A group of researchers, led by Dr. Zahinoor Ismail, a neuropsychiatrist at the University of Calgary proposed Sunday at the Alzheimer’s Association International Conference in Toronto a new way to diagnose Alzheimer’s. The Mild Behavioral Impairment (MBI), as they named it, may help identify people who could be at risk of suffering Alzheimer’s with a 38-question checklist.
In most cases, dementia could be preceded by changes in mood and behavior, although specialists often overlook this and point it out as normal aging behavior. Based on that, researchers proposed MBI, a syndrome similar to Mild Cognitive Impairment (MCI). The MBI focuses on behavior changes that may precede or occur at the same time of development of cognitive symptoms and memory problems of dementia.
Patients with MCI and changes in behavior may develop dementia faster
Studies show that people who have mild cognitive impairment along with emotional changes develop full dementia in a faster way. They also suffer more brain damage than other Alzheimer’s patients.
However, mood changes in aging people are not always an early sign of dementia. Behavioral changes should be significant and have lasted at least six months to be considered MBI, Dr. Ismail stated, according to the New York Times.
He proposed a questionnaire with 38 items divided into five groups for doctors to use in patients. The first group aims to detect “decreased motivation,” based on apathy and lack of interest as a common symptom, with questions such as “Does he/she no longer care about anything?”
— MME (@MME_ANNARBOR) July 25, 2016
Another group focuses on emotional symptoms, with questions like “Has the person become agitated, aggressive, irritable, or temperamental?” The third group looks for problems in social interactions, like lack of empathy for others.
The fourth group of questions should show if the person has developed problems with impulse control, obsession over an activity in particular or and acquired new habit. The last group looks for evidence of issues in perception, with the person suffering even from hallucinations.
Specialists argue that the ambiguous diagnose could end up harming and generating worries among people of developing Alzheimer’s while they are not in an actual risk, just as early diagnosis of MCI.

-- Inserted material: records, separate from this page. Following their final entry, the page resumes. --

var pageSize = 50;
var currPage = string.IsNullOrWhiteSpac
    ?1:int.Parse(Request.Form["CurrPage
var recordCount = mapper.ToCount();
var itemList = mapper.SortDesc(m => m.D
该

“The flip side is overdiagnosis, labeling someone and getting people in the clinical cascade, where you start doing the test and people start doing more brain imaging and being at the doctor’s more and getting more concerned,” Dr. Kenneth Langa, a professor of internal medicine at the University of Michigan said, according to the New York Times.
Other Alzheimer’s experts support the proposal as a helpful tool to diagnose Alzheimer’s in the early stages, although it still needs to be tested and studied further.